To get $\mathbb{E}[X^2]$, the trick is to condition on the number of rolls. Note that we can write $X=Y_1+Y_2+\dots+Y_N$ where $Y_i$ is a random variable for the amount of money made in the $i$th roll and $N$ is a random variable for how many rolls until we stop, e.g. roll an 87 or above, according to our optimal strategy (see that link above for a proof of why this is the optimal strategy). Specifically, note that $Y_1,Y_2,\dots,Y_{N-1}$ are all deterministic given $N$ (they must all be $-1$, as they represent re-rolls where each re-roll costs one dollar). However, note $N\sim\text{Geo}(\frac{14}{100})$ and conditioned on $N=n$, $Y_N\sim \text{Unif}\{88-n,89-n,90-n,\dots,101-n\}$. Thus, we can compute (could probably be done by hand, but I just plugged into a calculator)

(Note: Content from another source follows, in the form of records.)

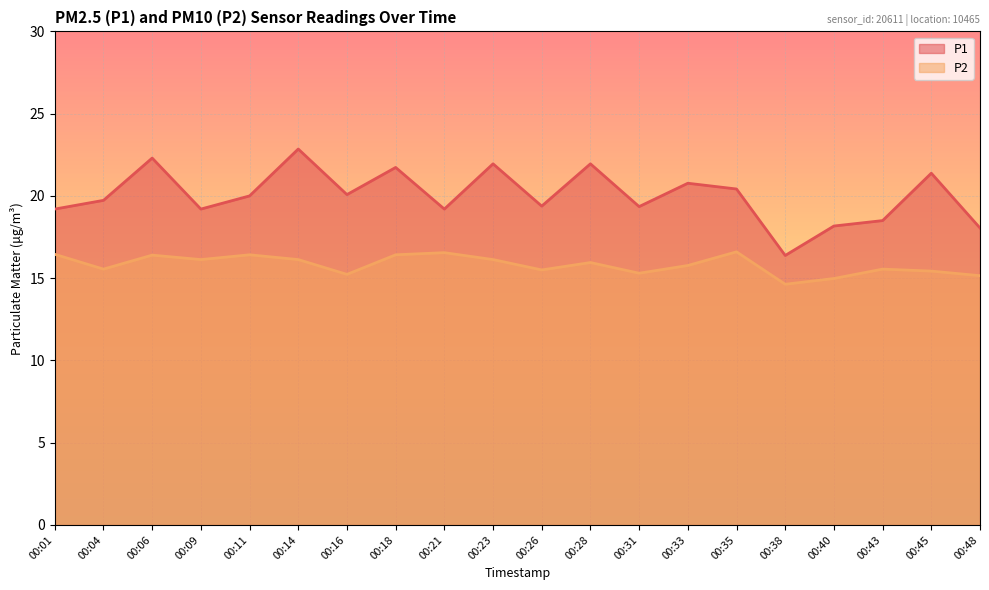

Is the value of P2 at 00:23 greater than the value of P1 at 00:40?

No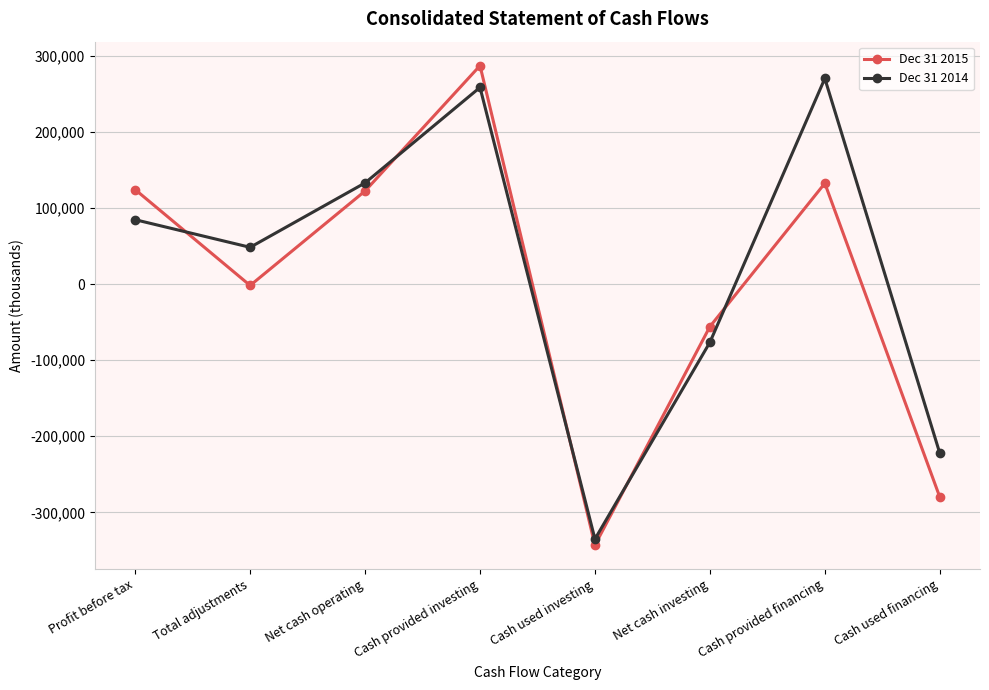

Where is the first local minimum for Dec 31 2015?

Total adjustments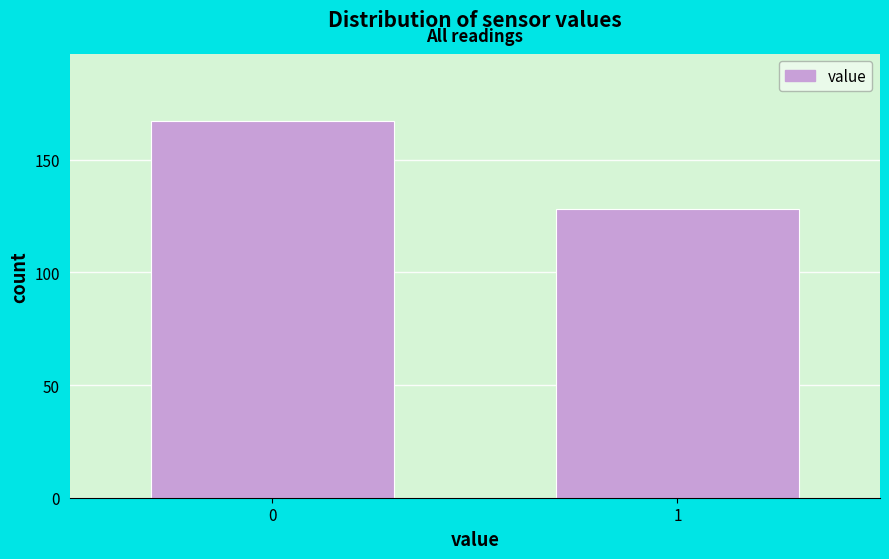

Reading left to right, transcribe all the data shown in this chart.

167	128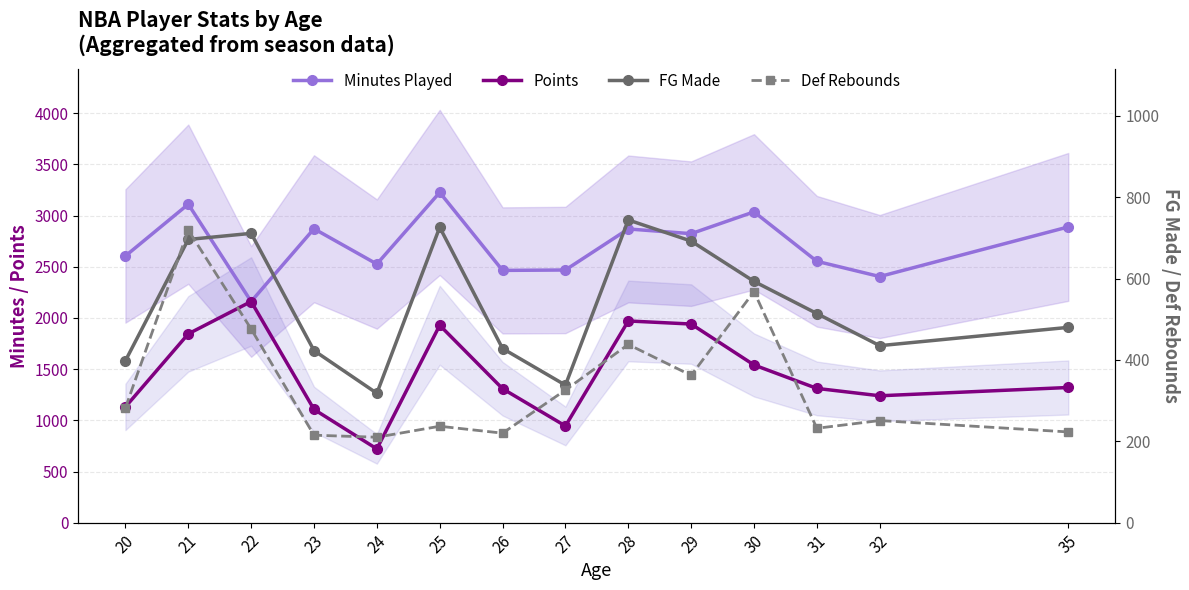

What is the approximate value of Def Rebounds at 32, to the nearest 50?

250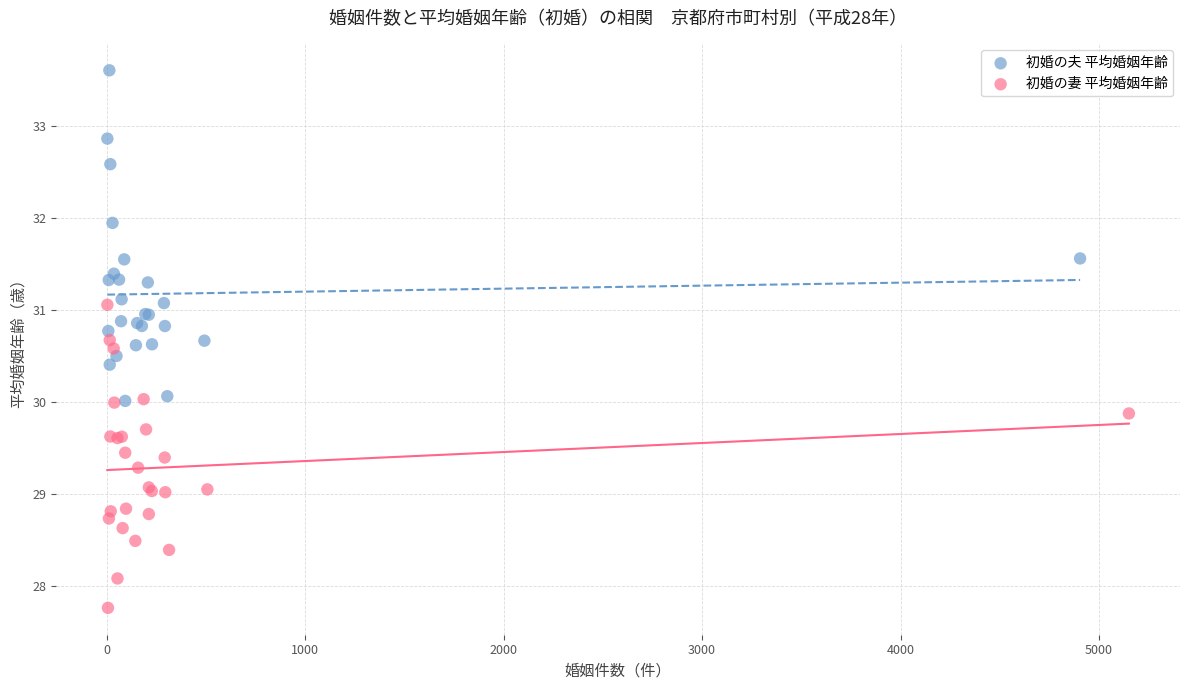

Which series reaches the maximum Y coordinate?

初婚の夫 平均婚姻年齢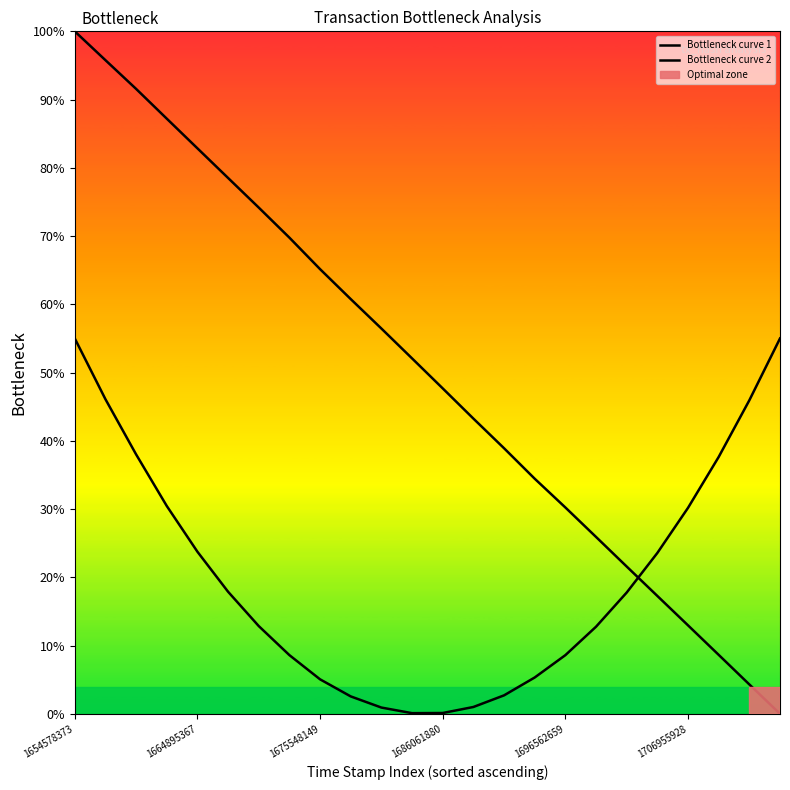

Which series has the widest spread of values?

Bottleneck curve 1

$$\mathbb{E}[X^2]=\sum_{n=1}^{\infty}\mathbb{E}[X^2|N=n]P_N(n)=\sum_{n=1}^{\infty}\sum_{k=88-n}^{101-n}\frac{k^2}{14}\cdot \left(\frac{14}{100}\right)\cdot\left(\frac{86}{100}\right)^{n-1}\approx 7691$$
Thus we have $$\text{Var}(X)=\mathbb{E}[X^2]-\mathbb{E}[X]^2\approx 7691-7631=60$$
This is consistent with a random sampling simulation.
Conclusion: With optimal play, we expect to make around $\$87.36$, with standard deviation around $\sqrt{60}\approx \$7.75$.